--- STUDY TEXT Enclosed Below ---

Finally my dad gave it up. He is sick of laptops small screen & touch pad…so he wanted a desktop now with a big screen…so another E228WFP is in the house. Finally now I would get rid of my 19” Samsung 940BW…



*img152.imageshack.us/img152/9581/42nov07td2.th.jpg 
  Details regarding purchase…                                                                                                                             Bought it from DELL India for Rs 15460/- inc.  TAX & DELIVERY with 5 YRS WARRANTY. Cash sent on 7 nov by credit card & Received delivery on19 nov.
  I got this discount as I’m a previous DELL customer i.e. I also bought one E228WFP   back in July 07 for myself for 19k with 3 yrs warranty.  
  This monitor is a A02 revision whereas the other one (July 07) is A01. I cant find any difference between them till now..


----------



## ranjan2001 (Mar 18, 2008)

Just received this mailer from dell, the prices have reduced further though this is limited time offer.
*img175.imageshack.us/img175/8236/dellrv8.jpg*img175.imageshack.us/img175/8236/dellrv8.th.jpg


----------



## ashu_dps (Mar 20, 2008)

Hey Vivek

Have u used tata sky with this monitor ?

I want to buy this for my tata sky but i want inputs from someone who has used it.


----------



## vivekbabbudelhi (Mar 20, 2008)

ashu_dps said:


> Hey Vivek
> 
> Have u used tata sky with this monitor ?
> 
> I want to buy this for my tata sky but i want inputs from someone who has used it.



yeah with compro videomate tv gold plus 2

after a hell of a pain with color adjustments with nvidia control panel  i was able to get decent color i.e according to my tastes..

picture quality is quite decent somewhat like cheppo lcd tv's but i would prefer it over 29" CRT TV ANYDAY,but if u are expecting it to be a replacement for a bravia or R8 then u are grossly mistaken..


----------



## iChaitanya (Apr 4, 2008)

According to *tinyurl.com/3xhayx (That's the Dell website; Tinyurl is used as the original url is a bit long) the current price of Dell E228WFP 22" WideScreen Flat Panel Monitor is Rs. 13,162. Does this include taxes and shipping?

Btw, thanks for this nice review!


----------



## vivekbabbudelhi (Apr 4, 2008)

Chaitanya said:


> According to *tinyurl.com/3xhayx (That's the Dell website; Tinyurl is used as the original url is a bit long) the current price of Dell E228WFP 22" WideScreen Flat Panel Monitor is Rs. 13,162. Does this include taxes and shipping?
> 
> Btw, thanks for this nice review!



no that does not include tax..

but anyways if u are good at bargaining then u can get that E228WFP for 14k inc. of all with 5yrs warranty directly from dell...


----------



## iChaitanya (Apr 4, 2008)

^^ The total price (including all the taxes and shipping) is Rs. 14,980. A 3 year warranty is also provided.

Did you get that for 14k with 5yrs warranty?


----------



## vivekbabbudelhi (Apr 4, 2008)

Chaitanya said:


> Did you get that for 14k with 5yrs warranty?



i got one of it for 19k with 3 yrs warranty inc. tax when listed price was 21k with 3 yrs warranty inc. tax

i got second one for 15.5k with 5 yrs warranty inc. tax when listed price was 17k with 5yrs warranty inc. tax


----------



## gxsaurav (Apr 4, 2008)

--- End of Enclosed STUDY TEXT ---

• **INSTRUCTIONS**:
(a) Extract the passage of the monitor thread from "after a hell" to "are grossly mistaken..".
(b) In the monitor thread, which revision is the E228WFP bought in November, and which revision is the one bought in July 07?
The items after this point are separate material with no connection to the monitor thread.

--- DATA SHOWN Enclosed Below ---

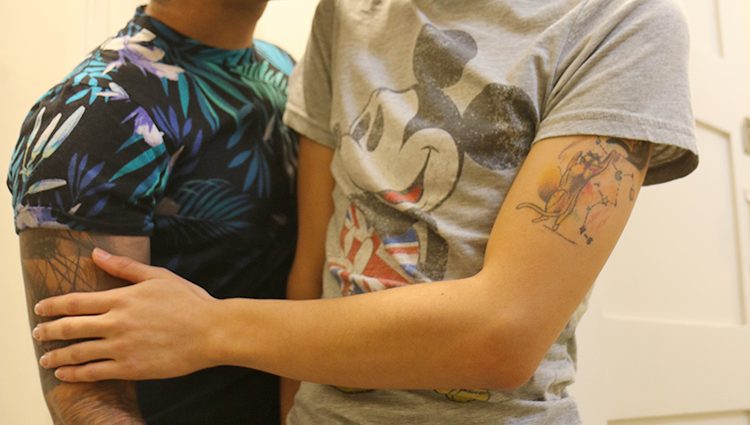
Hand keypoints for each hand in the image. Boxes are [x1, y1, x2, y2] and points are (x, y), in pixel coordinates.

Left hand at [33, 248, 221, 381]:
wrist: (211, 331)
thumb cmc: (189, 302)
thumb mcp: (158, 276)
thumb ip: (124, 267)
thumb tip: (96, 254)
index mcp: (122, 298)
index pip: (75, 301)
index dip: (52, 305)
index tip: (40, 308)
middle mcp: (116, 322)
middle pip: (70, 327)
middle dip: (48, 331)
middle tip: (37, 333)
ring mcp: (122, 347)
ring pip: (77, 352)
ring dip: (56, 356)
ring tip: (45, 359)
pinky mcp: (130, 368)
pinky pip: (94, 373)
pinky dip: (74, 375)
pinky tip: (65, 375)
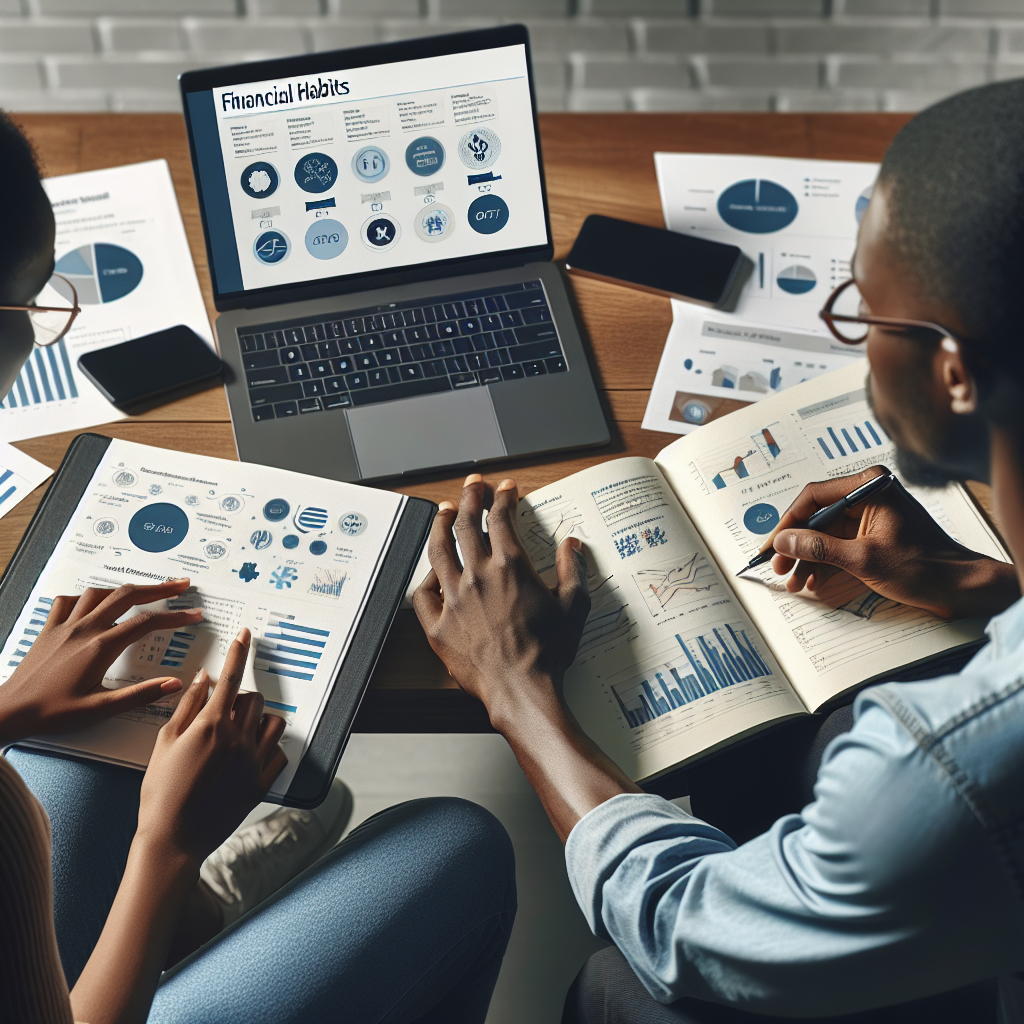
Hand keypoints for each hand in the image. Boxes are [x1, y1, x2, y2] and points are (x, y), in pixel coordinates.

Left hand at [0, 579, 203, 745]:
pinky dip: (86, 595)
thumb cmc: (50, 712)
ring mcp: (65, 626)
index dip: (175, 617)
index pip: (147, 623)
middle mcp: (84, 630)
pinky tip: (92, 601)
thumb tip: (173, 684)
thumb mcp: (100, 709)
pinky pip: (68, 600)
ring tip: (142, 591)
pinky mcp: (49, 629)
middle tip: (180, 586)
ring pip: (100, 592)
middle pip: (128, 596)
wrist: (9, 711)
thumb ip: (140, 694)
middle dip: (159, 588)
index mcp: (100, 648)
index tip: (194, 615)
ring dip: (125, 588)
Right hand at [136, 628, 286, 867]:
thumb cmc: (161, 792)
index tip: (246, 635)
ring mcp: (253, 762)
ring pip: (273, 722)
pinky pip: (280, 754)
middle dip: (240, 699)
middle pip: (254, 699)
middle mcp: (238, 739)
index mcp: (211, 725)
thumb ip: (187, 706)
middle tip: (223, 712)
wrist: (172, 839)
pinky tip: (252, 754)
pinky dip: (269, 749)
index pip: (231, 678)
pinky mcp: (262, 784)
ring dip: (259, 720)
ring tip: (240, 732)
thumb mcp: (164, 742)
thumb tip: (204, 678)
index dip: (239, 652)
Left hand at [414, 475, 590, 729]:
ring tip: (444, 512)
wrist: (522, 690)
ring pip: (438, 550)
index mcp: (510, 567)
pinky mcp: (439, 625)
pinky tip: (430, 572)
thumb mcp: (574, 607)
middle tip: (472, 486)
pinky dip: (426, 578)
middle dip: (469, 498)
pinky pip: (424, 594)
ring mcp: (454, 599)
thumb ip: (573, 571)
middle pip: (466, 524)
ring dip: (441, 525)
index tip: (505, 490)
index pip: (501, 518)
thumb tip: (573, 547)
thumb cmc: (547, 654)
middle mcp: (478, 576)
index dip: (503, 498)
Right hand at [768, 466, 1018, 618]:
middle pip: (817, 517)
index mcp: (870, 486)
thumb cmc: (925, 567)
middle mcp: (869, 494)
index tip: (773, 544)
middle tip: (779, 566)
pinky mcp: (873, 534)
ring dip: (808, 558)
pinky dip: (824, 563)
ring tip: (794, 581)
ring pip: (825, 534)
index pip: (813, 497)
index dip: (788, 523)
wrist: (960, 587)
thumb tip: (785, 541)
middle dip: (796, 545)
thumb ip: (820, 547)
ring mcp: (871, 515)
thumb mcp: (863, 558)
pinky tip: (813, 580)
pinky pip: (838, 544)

--- End of Enclosed DATA SHOWN ---

• **ACTIVITY ANSWERS**:
(a)
after a hell of a pain with color adjustments with nvidia control panel  i was able to get decent color i.e according to my tastes..

picture quality is quite decent somewhat like cheppo lcd tv's but i would prefer it over 29" CRT TV ANYDAY,but if u are expecting it to be a replacement for a bravia or R8 then u are grossly mistaken..

(b) The November monitor is revision A02, and the July 07 one is A01.